▶ Instructions to follow
Update the lines starting at the one that contains "Fällt vs Stornieren" and ending at the one that contains "Der zug kommt um halb fünf" by replacing "Werkstatt" with "Autowerkstatt", and leave everything else unchanged.

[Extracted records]
* * * * * * * * *

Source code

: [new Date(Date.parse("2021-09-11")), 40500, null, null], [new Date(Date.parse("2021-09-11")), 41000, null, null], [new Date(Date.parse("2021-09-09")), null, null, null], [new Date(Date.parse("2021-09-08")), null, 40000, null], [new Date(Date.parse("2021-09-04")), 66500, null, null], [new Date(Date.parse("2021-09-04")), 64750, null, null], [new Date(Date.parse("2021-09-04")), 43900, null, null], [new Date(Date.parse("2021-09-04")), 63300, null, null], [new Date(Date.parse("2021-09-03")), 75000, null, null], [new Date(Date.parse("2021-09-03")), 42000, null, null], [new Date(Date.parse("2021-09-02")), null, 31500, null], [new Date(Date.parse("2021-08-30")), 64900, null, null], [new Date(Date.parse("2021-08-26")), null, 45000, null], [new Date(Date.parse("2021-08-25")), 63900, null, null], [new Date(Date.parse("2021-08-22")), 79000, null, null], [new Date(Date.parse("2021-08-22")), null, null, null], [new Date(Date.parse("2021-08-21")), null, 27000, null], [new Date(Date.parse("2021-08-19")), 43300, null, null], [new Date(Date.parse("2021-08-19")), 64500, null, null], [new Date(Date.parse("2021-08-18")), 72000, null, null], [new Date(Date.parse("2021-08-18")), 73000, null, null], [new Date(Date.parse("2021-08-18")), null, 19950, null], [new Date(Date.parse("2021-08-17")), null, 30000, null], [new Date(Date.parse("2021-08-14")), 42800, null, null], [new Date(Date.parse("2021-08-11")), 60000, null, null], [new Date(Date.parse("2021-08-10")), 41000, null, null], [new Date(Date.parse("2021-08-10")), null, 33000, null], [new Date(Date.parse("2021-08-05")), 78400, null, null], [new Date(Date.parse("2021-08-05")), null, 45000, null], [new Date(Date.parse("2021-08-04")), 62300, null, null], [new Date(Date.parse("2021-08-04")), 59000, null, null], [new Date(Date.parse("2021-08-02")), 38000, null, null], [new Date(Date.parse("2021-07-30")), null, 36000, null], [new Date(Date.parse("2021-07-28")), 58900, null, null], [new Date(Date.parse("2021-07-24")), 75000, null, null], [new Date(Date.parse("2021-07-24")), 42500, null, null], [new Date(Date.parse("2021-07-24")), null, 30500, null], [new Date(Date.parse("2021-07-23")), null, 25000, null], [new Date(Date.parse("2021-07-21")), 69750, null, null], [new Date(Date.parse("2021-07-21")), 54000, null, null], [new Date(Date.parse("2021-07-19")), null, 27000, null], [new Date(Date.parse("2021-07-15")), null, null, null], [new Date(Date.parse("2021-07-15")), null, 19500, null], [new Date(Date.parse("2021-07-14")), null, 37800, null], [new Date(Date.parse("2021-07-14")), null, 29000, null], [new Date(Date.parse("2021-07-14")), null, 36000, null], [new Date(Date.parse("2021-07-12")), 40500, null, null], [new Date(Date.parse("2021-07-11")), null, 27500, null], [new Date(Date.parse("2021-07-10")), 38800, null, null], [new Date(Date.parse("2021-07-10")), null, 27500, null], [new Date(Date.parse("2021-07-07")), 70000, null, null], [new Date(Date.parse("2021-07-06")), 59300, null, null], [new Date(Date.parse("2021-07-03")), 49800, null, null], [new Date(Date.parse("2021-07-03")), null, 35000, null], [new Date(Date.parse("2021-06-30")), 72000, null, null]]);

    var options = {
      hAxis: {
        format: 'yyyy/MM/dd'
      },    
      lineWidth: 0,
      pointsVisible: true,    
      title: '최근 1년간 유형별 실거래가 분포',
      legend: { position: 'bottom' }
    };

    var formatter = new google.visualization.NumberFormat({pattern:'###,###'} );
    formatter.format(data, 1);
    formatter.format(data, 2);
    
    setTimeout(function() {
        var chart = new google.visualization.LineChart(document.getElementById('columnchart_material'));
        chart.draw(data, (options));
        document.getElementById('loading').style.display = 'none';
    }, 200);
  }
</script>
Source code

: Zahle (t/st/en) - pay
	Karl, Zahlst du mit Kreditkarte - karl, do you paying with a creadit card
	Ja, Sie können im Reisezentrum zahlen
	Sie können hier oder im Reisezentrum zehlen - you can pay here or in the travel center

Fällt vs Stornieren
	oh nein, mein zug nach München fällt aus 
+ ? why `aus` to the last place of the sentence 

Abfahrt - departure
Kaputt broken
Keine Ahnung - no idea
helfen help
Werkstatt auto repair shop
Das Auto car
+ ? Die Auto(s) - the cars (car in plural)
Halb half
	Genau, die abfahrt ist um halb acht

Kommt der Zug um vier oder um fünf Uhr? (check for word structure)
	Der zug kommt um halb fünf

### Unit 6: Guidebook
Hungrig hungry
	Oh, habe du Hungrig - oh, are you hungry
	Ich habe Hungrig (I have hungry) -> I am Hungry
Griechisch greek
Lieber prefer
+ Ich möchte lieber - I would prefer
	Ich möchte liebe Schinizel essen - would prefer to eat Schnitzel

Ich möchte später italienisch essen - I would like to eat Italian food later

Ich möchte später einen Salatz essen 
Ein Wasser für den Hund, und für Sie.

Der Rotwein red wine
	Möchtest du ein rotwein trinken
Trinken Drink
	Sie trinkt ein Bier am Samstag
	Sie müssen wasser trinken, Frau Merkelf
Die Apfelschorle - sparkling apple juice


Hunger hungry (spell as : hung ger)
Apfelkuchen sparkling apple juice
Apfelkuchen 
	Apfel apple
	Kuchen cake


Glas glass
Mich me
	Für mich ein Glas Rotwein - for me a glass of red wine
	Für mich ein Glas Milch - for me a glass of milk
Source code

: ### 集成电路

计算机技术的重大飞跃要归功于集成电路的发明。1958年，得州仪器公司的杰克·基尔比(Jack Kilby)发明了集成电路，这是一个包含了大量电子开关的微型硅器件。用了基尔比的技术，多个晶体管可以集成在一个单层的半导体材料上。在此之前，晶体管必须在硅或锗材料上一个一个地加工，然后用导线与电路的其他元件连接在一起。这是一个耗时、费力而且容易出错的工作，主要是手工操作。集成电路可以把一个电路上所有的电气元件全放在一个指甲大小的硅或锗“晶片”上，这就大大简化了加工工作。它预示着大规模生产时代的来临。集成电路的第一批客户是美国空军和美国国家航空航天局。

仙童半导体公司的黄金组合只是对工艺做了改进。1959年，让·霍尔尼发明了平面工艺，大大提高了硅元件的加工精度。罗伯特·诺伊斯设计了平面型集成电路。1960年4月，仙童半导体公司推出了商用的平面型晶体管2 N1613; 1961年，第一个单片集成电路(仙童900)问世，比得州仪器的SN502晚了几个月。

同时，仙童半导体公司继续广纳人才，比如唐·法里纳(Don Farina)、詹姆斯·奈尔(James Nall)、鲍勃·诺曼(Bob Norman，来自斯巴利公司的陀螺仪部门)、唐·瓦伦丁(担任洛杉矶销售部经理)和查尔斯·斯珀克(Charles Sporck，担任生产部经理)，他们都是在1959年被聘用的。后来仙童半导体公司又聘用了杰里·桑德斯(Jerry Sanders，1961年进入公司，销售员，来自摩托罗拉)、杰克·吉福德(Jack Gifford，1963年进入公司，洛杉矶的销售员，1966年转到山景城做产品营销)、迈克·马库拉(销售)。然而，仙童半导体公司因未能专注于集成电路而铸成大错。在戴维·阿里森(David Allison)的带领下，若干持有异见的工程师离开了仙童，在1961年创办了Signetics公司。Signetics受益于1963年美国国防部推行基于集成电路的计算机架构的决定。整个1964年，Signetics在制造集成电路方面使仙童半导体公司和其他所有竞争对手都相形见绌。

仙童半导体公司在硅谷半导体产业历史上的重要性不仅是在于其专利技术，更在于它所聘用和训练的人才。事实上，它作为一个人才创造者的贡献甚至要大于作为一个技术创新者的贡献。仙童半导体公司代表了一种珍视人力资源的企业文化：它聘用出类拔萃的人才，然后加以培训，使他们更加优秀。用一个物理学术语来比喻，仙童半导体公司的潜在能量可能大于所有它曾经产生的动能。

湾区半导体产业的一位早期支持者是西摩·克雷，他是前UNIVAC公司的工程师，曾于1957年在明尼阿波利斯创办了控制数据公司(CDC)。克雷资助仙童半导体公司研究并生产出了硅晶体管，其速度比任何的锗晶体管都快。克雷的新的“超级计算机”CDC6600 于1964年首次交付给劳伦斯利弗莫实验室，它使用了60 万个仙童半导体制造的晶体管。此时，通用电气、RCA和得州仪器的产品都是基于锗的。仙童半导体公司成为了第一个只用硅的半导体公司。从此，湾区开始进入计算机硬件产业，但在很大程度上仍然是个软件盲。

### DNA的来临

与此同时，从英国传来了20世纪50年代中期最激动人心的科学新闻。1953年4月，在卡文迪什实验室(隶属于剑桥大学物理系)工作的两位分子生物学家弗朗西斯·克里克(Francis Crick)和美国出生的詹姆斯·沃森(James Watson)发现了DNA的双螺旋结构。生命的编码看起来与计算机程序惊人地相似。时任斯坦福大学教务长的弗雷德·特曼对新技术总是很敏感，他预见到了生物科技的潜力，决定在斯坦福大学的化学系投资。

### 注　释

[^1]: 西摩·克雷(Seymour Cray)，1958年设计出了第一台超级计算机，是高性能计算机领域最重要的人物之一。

* * * * * * * * *

▶ Answer to this exercise
Fällt vs Stornieren
	oh nein, mein zug nach München fällt aus 
+ ? why `aus` to the last place of the sentence 

Abfahrt - departure
Kaputt broken
Keine Ahnung - no idea
helfen help
Autowerkstatt auto repair shop
Das Auto car
+ ? Die Auto(s) - the cars (car in plural)
Halb half
	Genau, die abfahrt ist um halb acht

Kommt der Zug um vier oder um fünf Uhr? (check for word structure)
	Der zug kommt um halb fünf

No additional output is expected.